Victoria Domínguez Ruiz / Silvia Escamilla Amarillo
Much of the uniqueness of the territory of Alentejo lies in the landscape made up by its pedreiras. The perception of these marble quarries as a metaphor for the natural and cultural panorama of their peoples is the reason why they have often been object of reflection. Like a whisper, working on them, begins by being imperceptible to human eye, unheard by the ear, underground. Then, the matter seems to emerge to the surface, breaking into different scales of the landscape and becoming, the marble, an integrative element between the natural and the man made, between the human creator will (in terms of beauty) and the wrath of the gods.
In his photographic exhibition “Architecture, the pleasure for the eye” (Vila Viçosa, 2011) Joaquín Bérchez gathered a collection of moments, spaces or architectural details of well-known works, however the reading of them possessed a very special element, a strange ability to make us look and even feel them, (re)constructing or (re)interpreting them masterfully through his tuned lens. Also on this occasion, emerges this quality that can be seen reflected in his work: the foresight, the early vision of the photographer/artist. The images of “PEDREIRAS, CARNE DE DIOSES” (“PEDREIRAS, FLESH OF GODS”) also reveal keys that transcend the architectonic language, procuring us, once again, the pleasure for the eye. In a recent lecture in Seville, he defined as “acasos” (“by chance”) those “so abundant situations in life and friendship that, in an unpredictable way, have the fortune to transcend and fertilize artistically”. Being our first approach to his photographic work the mentioned “acaso” in calipolenses land (“calipolenses” is the Portuguese name for the inhabitants of Vila Viçosa), with this exhibition we join a cycle where different professional and artistic disciplines are connected with the various states of the soul.

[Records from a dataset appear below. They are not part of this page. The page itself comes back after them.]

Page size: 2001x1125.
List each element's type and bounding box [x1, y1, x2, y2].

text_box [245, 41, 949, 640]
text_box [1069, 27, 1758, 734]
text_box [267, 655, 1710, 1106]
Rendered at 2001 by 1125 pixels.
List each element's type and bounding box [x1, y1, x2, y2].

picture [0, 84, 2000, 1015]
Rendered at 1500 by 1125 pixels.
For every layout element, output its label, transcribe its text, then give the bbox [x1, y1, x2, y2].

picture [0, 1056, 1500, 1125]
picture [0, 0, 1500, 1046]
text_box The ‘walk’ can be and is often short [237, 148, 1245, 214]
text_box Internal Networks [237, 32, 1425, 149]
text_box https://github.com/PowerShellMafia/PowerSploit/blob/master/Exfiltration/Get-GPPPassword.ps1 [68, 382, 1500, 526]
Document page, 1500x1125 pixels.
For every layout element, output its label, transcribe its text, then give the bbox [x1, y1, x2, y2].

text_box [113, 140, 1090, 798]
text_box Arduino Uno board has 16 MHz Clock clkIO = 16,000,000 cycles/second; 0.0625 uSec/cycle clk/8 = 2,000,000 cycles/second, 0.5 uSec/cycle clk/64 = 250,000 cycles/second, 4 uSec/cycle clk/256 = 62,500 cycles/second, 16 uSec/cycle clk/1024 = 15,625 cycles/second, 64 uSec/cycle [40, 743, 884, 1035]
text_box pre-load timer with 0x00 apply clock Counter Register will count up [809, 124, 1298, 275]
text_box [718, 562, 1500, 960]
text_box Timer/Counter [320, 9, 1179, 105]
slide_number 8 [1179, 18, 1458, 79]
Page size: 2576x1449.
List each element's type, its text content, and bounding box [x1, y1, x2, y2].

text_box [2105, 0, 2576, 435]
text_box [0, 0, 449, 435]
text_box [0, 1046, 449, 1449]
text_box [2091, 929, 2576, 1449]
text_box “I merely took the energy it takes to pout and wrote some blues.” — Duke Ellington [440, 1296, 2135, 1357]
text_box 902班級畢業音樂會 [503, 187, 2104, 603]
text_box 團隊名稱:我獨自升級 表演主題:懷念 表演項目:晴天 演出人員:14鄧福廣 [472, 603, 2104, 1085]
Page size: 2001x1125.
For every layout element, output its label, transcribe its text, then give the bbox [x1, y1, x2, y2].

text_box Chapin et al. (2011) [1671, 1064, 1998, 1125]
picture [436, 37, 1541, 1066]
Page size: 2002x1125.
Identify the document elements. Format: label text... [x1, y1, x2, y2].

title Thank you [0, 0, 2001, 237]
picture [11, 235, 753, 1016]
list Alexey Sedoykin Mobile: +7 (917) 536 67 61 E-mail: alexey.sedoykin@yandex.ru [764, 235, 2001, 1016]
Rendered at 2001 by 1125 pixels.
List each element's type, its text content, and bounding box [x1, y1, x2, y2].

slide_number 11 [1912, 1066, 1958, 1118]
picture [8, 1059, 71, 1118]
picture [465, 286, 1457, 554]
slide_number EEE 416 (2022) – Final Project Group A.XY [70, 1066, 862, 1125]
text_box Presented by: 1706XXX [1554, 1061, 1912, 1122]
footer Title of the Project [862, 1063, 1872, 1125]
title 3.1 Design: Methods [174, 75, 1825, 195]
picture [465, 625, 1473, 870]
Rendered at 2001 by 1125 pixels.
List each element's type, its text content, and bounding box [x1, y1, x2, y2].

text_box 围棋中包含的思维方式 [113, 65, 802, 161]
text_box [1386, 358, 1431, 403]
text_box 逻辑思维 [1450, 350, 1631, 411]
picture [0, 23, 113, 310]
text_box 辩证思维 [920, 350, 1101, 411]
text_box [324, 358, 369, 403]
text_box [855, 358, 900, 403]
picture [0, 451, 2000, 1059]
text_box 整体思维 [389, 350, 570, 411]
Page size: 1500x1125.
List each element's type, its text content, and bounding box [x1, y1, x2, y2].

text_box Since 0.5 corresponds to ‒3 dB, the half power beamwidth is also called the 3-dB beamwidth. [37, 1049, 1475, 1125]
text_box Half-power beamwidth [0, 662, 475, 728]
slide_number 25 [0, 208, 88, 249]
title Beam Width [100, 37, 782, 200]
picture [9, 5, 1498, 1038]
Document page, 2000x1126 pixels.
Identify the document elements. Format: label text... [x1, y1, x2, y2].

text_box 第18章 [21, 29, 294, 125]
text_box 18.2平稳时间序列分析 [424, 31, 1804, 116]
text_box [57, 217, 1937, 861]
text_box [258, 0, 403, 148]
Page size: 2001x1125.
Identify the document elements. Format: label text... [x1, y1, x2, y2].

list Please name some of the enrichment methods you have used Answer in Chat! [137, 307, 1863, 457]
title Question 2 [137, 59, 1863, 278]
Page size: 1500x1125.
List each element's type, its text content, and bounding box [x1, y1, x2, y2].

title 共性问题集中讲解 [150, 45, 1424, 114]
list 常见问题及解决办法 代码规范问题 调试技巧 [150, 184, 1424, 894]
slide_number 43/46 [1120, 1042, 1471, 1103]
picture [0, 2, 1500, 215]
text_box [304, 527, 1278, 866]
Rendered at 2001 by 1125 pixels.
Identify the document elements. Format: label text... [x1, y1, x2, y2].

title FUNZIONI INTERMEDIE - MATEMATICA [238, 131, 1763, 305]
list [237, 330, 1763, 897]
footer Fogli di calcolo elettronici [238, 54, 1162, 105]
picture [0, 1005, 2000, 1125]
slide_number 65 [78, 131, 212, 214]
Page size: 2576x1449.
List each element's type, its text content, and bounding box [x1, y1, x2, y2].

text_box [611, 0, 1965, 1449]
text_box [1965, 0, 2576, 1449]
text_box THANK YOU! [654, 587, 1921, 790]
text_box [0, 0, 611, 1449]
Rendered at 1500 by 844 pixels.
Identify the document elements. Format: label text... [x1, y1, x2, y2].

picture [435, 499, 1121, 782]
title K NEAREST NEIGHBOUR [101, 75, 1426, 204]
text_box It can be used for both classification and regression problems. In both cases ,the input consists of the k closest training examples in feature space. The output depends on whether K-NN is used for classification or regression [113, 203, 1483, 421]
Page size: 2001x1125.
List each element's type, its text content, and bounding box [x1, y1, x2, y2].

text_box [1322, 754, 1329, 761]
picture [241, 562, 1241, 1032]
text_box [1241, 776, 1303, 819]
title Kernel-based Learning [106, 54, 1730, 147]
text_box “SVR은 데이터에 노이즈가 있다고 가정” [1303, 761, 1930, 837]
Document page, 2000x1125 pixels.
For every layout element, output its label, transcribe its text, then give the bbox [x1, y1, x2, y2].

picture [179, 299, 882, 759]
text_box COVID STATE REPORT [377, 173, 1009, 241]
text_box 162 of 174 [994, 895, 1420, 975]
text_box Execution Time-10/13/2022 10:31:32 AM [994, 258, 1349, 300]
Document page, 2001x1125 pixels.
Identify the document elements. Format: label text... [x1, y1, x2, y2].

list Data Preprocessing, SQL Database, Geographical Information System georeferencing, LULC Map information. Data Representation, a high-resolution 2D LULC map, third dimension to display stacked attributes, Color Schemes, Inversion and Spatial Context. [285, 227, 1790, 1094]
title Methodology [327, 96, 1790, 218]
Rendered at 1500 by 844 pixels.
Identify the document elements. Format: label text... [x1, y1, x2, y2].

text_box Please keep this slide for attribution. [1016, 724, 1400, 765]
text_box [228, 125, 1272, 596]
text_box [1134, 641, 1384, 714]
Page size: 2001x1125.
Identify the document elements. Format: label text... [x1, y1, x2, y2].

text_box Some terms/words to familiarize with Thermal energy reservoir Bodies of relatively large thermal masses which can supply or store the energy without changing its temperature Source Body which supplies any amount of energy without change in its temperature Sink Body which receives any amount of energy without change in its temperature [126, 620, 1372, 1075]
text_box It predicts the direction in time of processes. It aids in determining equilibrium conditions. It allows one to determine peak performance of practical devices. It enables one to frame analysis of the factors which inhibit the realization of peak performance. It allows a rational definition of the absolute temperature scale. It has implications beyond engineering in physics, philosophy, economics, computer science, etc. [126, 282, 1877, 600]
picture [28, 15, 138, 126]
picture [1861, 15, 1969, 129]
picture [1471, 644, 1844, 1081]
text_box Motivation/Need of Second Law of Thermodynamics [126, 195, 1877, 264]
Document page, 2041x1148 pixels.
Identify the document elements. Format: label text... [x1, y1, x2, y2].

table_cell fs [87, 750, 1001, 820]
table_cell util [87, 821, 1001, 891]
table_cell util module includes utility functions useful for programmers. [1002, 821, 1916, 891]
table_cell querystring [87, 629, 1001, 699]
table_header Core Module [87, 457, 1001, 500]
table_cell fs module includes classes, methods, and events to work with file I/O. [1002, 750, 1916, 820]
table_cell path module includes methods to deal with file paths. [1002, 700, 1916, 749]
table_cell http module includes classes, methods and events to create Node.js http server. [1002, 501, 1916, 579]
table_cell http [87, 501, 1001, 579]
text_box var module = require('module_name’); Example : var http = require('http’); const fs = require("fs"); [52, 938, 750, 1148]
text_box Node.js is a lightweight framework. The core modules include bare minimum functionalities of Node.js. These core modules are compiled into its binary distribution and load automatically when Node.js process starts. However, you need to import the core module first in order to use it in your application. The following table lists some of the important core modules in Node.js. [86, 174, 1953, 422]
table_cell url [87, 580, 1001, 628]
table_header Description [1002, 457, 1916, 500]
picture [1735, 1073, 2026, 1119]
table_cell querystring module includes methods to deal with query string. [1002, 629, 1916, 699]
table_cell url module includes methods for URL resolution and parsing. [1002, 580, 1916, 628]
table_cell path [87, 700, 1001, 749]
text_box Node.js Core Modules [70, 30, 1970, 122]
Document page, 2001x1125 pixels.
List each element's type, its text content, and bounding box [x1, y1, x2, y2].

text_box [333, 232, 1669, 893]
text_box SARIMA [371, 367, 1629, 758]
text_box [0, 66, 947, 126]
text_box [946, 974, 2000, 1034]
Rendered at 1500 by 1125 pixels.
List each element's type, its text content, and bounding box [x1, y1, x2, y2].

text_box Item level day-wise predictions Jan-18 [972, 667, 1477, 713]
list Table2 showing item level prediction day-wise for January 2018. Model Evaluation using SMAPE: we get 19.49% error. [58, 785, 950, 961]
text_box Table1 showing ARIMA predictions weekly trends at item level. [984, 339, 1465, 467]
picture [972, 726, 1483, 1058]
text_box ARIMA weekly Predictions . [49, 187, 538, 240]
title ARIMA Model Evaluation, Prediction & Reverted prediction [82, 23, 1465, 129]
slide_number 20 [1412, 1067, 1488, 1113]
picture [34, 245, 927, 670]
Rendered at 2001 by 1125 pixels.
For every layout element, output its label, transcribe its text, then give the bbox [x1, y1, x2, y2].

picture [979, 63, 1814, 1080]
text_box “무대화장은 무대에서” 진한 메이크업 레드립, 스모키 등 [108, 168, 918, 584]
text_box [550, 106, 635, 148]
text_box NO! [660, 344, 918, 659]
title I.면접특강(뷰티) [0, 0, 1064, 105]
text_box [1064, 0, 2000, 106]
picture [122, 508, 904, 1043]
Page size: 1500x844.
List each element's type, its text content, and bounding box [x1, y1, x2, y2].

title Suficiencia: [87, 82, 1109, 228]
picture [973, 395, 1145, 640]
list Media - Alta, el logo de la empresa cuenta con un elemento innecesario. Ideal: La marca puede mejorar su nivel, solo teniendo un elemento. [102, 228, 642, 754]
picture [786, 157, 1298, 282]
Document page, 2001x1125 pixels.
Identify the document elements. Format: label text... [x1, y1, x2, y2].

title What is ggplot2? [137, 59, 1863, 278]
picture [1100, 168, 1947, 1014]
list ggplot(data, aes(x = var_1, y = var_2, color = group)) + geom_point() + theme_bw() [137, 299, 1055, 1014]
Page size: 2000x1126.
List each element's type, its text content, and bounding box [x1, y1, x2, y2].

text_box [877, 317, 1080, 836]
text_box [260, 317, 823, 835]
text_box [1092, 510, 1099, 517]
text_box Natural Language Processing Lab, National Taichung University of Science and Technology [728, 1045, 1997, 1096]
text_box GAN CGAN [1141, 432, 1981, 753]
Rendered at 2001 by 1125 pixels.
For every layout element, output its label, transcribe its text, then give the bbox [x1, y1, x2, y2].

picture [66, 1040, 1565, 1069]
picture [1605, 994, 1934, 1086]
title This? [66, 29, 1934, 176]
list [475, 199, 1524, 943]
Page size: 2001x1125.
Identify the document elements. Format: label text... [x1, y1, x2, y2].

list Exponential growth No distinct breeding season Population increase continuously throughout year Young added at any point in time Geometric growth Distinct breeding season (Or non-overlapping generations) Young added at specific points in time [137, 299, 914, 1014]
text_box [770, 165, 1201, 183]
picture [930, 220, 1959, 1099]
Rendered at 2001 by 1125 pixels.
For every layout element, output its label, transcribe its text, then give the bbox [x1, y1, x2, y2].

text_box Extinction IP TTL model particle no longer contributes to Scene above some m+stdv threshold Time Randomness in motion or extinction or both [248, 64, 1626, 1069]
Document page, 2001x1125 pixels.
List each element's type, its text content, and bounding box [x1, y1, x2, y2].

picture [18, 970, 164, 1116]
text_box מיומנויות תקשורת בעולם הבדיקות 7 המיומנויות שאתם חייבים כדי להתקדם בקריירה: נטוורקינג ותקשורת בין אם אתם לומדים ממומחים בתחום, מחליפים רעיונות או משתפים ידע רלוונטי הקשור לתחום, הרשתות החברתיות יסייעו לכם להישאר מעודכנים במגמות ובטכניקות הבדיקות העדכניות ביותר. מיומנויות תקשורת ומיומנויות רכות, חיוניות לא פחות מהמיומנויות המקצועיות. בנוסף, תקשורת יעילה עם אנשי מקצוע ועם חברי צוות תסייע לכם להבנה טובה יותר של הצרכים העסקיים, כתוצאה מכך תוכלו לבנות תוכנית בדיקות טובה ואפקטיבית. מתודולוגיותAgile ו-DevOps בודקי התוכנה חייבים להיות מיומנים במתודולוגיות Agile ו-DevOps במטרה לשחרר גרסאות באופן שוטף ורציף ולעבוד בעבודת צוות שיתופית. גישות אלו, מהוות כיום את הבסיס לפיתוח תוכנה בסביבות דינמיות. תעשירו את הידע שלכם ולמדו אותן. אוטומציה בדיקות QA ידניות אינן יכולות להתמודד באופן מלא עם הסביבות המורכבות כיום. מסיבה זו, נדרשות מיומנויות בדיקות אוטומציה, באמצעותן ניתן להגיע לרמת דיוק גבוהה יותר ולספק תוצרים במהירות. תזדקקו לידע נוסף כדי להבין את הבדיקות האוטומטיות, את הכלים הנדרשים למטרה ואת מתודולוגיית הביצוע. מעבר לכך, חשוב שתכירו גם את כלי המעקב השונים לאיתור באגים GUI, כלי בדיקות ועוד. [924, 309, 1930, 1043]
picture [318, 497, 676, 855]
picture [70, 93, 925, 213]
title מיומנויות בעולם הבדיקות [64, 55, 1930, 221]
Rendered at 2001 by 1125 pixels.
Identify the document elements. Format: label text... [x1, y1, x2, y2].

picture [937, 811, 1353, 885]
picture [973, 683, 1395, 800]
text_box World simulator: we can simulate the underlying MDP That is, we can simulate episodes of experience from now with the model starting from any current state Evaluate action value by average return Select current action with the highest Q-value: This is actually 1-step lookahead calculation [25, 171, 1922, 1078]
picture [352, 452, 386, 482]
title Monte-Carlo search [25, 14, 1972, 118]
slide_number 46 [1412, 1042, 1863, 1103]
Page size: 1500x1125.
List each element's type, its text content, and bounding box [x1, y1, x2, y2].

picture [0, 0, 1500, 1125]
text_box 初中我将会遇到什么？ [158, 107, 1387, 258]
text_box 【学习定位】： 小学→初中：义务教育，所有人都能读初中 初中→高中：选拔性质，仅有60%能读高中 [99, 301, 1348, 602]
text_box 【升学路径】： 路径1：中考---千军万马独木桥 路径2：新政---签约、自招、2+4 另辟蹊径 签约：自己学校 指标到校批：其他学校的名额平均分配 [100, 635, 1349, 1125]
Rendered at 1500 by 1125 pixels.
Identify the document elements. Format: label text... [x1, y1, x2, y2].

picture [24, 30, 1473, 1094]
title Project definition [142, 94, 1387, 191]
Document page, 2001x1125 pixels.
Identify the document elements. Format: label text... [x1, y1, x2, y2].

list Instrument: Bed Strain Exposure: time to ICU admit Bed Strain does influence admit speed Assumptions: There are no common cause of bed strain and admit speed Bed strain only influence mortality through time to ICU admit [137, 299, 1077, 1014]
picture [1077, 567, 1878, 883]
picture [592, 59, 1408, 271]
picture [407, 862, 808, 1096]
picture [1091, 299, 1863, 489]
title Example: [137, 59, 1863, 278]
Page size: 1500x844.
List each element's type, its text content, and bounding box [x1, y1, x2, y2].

His look, so exclusive and seductive, through his particular Alberti’s Window, opens us up a dialectical path where intellect and emotion travel, in an inseparable manner; the first one, incited by a provocative strategically chosen title that let us envision a further deep reflection, a stimulus inextricably linked to his work; the other, activating, first the sense of sight, and then, the rest of the sensory repertoire in a non arbitrary manner. Through that “two-dimensional window” he manages to make us look, sometimes by stealth, as it happens in Perséfone en cautiverio (Perséfone in captivity); other times, he invites us to cross, as if over a threshold, in an almost corporeal dream, visiting a Vera cavea romana (Real roman cavea) or a stage made in Cinecittà. Finally, won by the pleasure induced by this dialectics intellect-emotion, the author makes us feel, inhabit those ‘dreamy spaces” in a new world of possibilities, perceiving the smell of the stone’s humidity or the silence of the dead quarry; real works of art that reflect that (in)tangible materiality. Thus, fascinated by the image reflected in the aqueous bed from the bottom of the quarries – La Bocca della Veritá– he asks himself how much of the colossal/divine and how much of the human there is in this exceptional enclave. Discerning the silhouette of a distant paradise painted in oil in Piedra del Edén (Stone of Eden), feeling their textures and colours, hearing the sound of the stone falling into the Cenote sagrado (Sacred Cenote) in the midst of a sepulchral silence, experiencing vertigo on a Catábasis (Katabasis) towards the womb of the Earth, are just some of the routes suggested to the viewer in this catalogue.
The author recognizes “the displacement of meanings, sometimes unconsciously” provided by photography; Therefore, he does not pretend a merely realistic portrait of the material but idealize the figure of marble, full of purity and fertility, in its most original state. He shows us, with his photographic alibi, the “architectural/artistic/poetic potential” of the quarry. Luis Moreno Mansilla in his doctoral thesis “Apuntes de viaje al interior del tiempo” (published by Caja de Arquitectos, 2002) described the matter as this inert and mute substance that “(…) when scratched, when brushed by life, when being displaced, not only displays what it really is, but also what it would like to be, its vocation and its eagerness. A vocation, that necessarily expresses (and hides) an understanding of the world. An understanding that can be seen almost in physical terms… (…)”. Joaquín Bérchez, through his photography, “scratches” this natural and inert matter, marble from the quarries, showing us its latent vocation. He extracts the nature hidden in the block of stone, illuminating it to us, with delicacy and detail, in an autonomous way with the photographic brilliance of the work of art.
Of every thought the greatest artist has,
And no conception can yet come to pass
Unless the hand obeys the intellect.
The evil that I fly from, all the harm,
The good also, are buried and intact
In you, proud Lady. To my life’s sad loss
My art’s opposed to the desired effect.
Thus love, and your own beauty and the weight
Of things, are not to blame for my own plight.
Fate, scorn or chance can never be accused
Because both death and pity are enclosed
Within your heart, and I have only breath
And power to draw from you not life but death.